Promenade pour flûte en sol et piano relève du théâtral musical dont le présent enregistrement ne peut restituer toute l'envergure scénique. Imaginons donc un flûtiste (François Veilhan toujours) déambulant sur la scène et autour du piano en donnant parfois de la voix. Au piano et à ses accessoires (baguettes diverses, sifflet, balles de ping-pong, etc.), le compositeur exécute, quant à lui, trois de ses Préludes pour les cordes de l'instrument. Dans ce contexte sonore semi-aléatoire, la performance finement conduite réserve à l'auditeur plus d'une surprise.

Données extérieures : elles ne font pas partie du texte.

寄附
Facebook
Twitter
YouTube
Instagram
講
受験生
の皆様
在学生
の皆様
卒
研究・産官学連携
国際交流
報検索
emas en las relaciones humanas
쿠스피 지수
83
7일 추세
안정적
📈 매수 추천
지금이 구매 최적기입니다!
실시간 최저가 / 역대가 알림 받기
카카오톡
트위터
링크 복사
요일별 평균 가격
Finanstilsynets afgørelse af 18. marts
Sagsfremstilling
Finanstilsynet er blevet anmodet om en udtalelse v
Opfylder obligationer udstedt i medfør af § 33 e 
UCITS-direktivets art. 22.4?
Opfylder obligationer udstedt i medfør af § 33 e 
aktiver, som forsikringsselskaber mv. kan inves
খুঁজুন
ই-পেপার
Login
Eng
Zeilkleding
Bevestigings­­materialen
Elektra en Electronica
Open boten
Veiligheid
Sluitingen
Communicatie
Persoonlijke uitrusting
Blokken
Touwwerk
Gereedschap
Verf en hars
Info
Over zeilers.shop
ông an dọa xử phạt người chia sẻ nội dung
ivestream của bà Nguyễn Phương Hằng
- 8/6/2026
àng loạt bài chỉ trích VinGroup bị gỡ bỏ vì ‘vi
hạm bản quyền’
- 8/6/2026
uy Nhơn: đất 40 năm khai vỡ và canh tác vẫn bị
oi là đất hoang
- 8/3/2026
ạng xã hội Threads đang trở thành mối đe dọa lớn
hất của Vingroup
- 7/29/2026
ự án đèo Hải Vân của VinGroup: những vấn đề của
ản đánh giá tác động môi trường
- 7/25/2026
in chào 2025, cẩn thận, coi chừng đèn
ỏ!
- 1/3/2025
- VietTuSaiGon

Alain Louvier a vint-neuf ans lorsqu'il écrit Neuf Carrés, à la demande de Pierre-Yves Artaud. L'œuvre hautement spéculative (tout est minutieusement expliqué dans la pochette du CD) est conçue pour quatre flûtistes jouant de toutes les flûtes (du piccolo à la flûte basse) et dix diapositives. Le projet mêle en effet géométrie plane et musique, graphismes et données mathématiques à l'appui. Louvier souhaite que les « figures-mères » qu'il a lui-même élaborées soient projetées durant l'exécution. La contrainte est souvent le meilleur des stimulants pour s'aventurer hors des sentiers battus. Aussi, l'imaginaire sonore est-il sollicité et tous les ressorts de l'écriture à quatre flûtes, microtonalité comprise, dans cette traduction musicale rigoureuse ouvrant un espace acoustique insoupçonné. Il est restitué avec un engagement de tous les instants et une énergie communicative par les membres du quatuor Campsis, servis par un enregistrement d'une qualité optimale.